→ **What to do**:
Type out all the records once more, exactly.

→ **Page layout parsing data**:
=======

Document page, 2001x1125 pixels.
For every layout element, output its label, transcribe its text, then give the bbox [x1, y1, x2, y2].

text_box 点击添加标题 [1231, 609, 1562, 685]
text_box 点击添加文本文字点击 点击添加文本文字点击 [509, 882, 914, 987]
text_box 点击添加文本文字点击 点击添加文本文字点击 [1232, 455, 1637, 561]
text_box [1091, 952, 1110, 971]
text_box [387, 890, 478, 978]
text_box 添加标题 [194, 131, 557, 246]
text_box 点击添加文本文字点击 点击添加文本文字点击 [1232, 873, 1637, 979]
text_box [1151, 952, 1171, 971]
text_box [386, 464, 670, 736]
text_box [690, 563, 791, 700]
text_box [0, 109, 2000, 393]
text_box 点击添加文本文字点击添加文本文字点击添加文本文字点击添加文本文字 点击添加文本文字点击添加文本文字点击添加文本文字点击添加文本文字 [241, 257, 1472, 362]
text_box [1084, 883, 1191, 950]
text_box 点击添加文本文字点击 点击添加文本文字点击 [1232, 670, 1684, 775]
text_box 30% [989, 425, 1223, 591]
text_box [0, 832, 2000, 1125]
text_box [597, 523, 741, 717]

=======

→ **Result**:
Document page, 2001x1125 pixels.
For every layout element, output its label, transcribe its text, then give the bbox [x1, y1, x2, y2].

text_box 点击添加标题 [1231, 609, 1562, 685]
text_box 点击添加文本文字点击 点击添加文本文字点击 [509, 882, 914, 987]
text_box 点击添加文本文字点击 点击添加文本文字点击 [1232, 455, 1637, 561]
text_box [1091, 952, 1110, 971]
text_box [387, 890, 478, 978]
text_box 添加标题 [194, 131, 557, 246]
text_box 点击添加文本文字点击 点击添加文本文字点击 [1232, 873, 1637, 979]
text_box [1151, 952, 1171, 971]
text_box [386, 464, 670, 736]
text_box [690, 563, 791, 700]
text_box [0, 109, 2000, 393]
text_box 点击添加文本文字点击添加文本文字点击添加文本文字点击添加文本文字 点击添加文本文字点击添加文本文字点击添加文本文字点击添加文本文字 [241, 257, 1472, 362]
text_box [1084, 883, 1191, 950]
text_box 点击添加文本文字点击 点击添加文本文字点击 [1232, 670, 1684, 775]
text_box 30% [989, 425, 1223, 591]
text_box [0, 832, 2000, 1125]
text_box [597, 523, 741, 717]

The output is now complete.